I used to get upset with my husband because it felt like he didn’t consider me. If he was getting something to drink, he would rarely offer me one, and I often felt like my opinion really didn’t matter much to him on many levels. I licked my wounds for years and played the victim, dramatically jumping up to get my own drink or bulldozing my thoughts onto him without being asked. It didn’t work.
I began to pray that my husband would change. Sigh….it’s embarrassing now, but I prayed that he would become more thoughtful and less self-centered. I don’t remember how long it took, I’d like to say seconds, but it was probably months, but I suddenly realized that I never did the things for my guy that I was accusing him of neglecting for me! And actually, when I was really honest, he took much better care of me than I did of him.

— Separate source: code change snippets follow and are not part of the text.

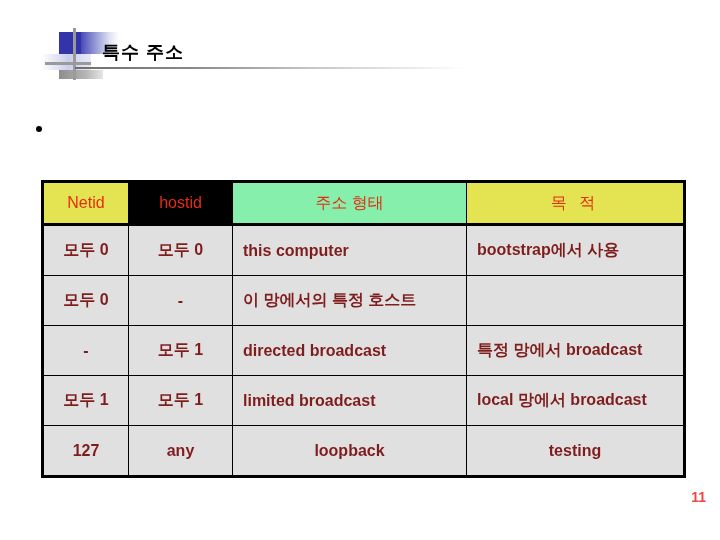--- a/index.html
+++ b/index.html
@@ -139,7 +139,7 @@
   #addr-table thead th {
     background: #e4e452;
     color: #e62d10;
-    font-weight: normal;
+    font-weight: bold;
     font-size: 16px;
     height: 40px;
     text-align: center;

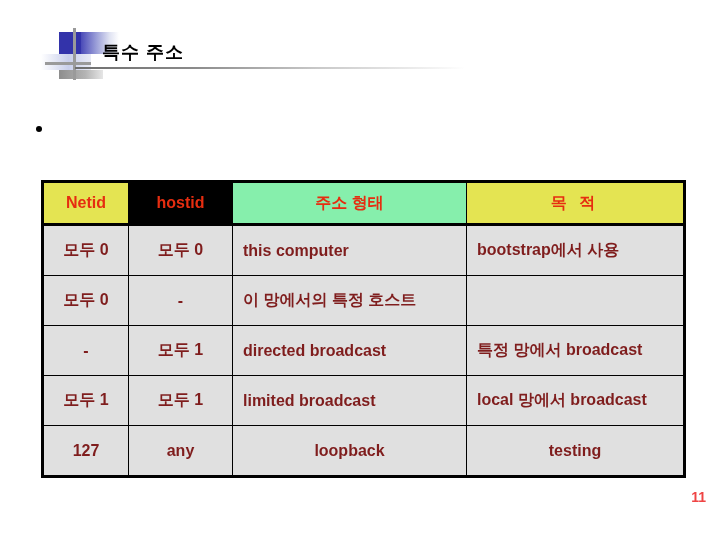--- a/index.html
+++ b/index.html
@@ -198,7 +198,7 @@
   <thead>
     <tr>
       <th style="background: rgb(228, 228, 82); color: rgb(230, 45, 16);">Netid</th>
-      <th style="background: #000000; color: rgb(230, 45, 16);">hostid</th>
+      <th style="background: #fef9c3; color: rgb(230, 45, 16);">hostid</th>
       <th style="background: #86efac; color: rgb(230, 45, 16);">주소 형태</th>
       <th class="hdr-purpose" style="background: rgb(228, 228, 82); color: rgb(230, 45, 16);">목 적</th>
     </tr>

My prayer changed to being more thoughtful and less self-centered myself, as well as letting go of the victim mentality and the idea that I deserved better. I started to do little things, like ask my guy if he needed anything while I was getting up and asking for his ideas on issues and situations I didn’t think he would be concerned about. I was amazed to learn that he had some really strong opinions, and suddenly we were trying to out-serve each other! Years later, we consult each other regularly on big and small things and try to honor the others’ opinion because we see with very different eyes.
My point is that the Golden Rule really does work, and if you’re self-righteously accusing your spouse of something, make sure you’re not guilty of the same offense or worse. Do a little experiment, giving whatever it is that you wish you were receiving. You just might be pleasantly surprised.